29 Mayıs 2013 Çarşamba

Benim için duygularımı anlatmak ne kadar zormuş. Blog yazmaya başlayalı çok olmadı ama ara sıra kendim birkaç yazı yazmışım. Onlarda da duygu hemen hemen hiç yok gibi. O kadar uzun zaman oldu ki kendimle ilgili bir şeyler karalamayalı, oysa insanın en iyi bildiği şeyler kendi yaşadıklarıdır diye düşünmüşümdür hep. Yazı yazarken o kadar kötü değildim ama şimdi kendimle ilgili yazayım derken ne kadar çaresiz kalıyorum. Resmen boşluğa düşüyorum. Beynim sanki duruyor hiçbir şey yazamıyorum.

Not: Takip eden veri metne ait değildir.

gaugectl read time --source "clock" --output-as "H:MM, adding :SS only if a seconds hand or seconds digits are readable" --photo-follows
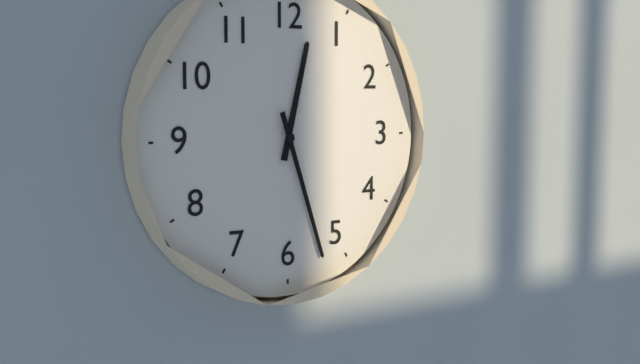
12:27
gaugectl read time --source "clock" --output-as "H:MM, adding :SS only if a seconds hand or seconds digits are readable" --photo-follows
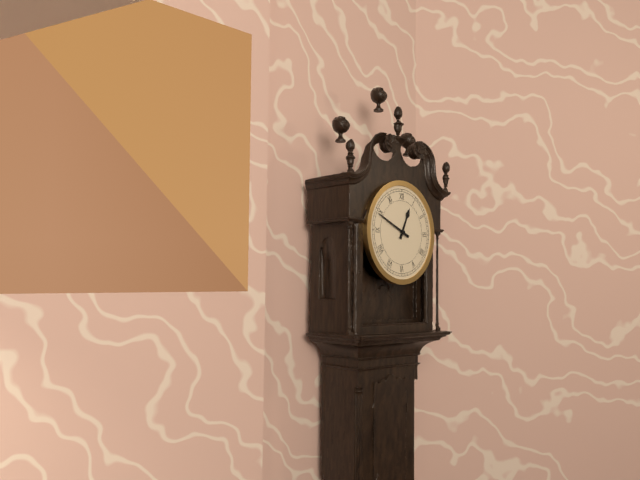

Düşünüyorum da kendini anlatamayan birisinin burada işi ne diye sormadan edemiyorum. Aslında blogumun nasıl bir çizgi izlemesini istediğime bile karar veremiyorum. Yani sadece okuduklarım ve beğendiklerim mi olsun diyorum bazen, sonra izlediğim filmleri de yazayım günümü nasıl geçirdiğimi üç aşağı beş yukarı göstersin diyorum, sanırım böyle olması için ( günlük tarzında bir şeyler ) arada kendimi de anlatmam gerekiyor. Bunu da başarabilirsem ne mutlu bana. Can sıkıntımı bile anlatırken o kadar zorlanıyor o kadar evirip çeviriyorum ki bu işi becerebileceğime dair hiçbir umut ışığı göremez oldum kendimden. Ama olsun güzel yazanlar, kendilerini ifade etmekte zorlanmayanlar da arada bir benim durumuma düşüyordur. İşte şimdi güzel oldu çocuklar gibi bahanemi de buldum artık kim tutar beni? Bu arada yazımın başlığını bile buldum “deneme bir iki” bu tam durumuma uygun bir başlık olurdu bence ama başlıksız bir yazı yayınlayacağım böylesi daha iyi olur gibi geliyor bana.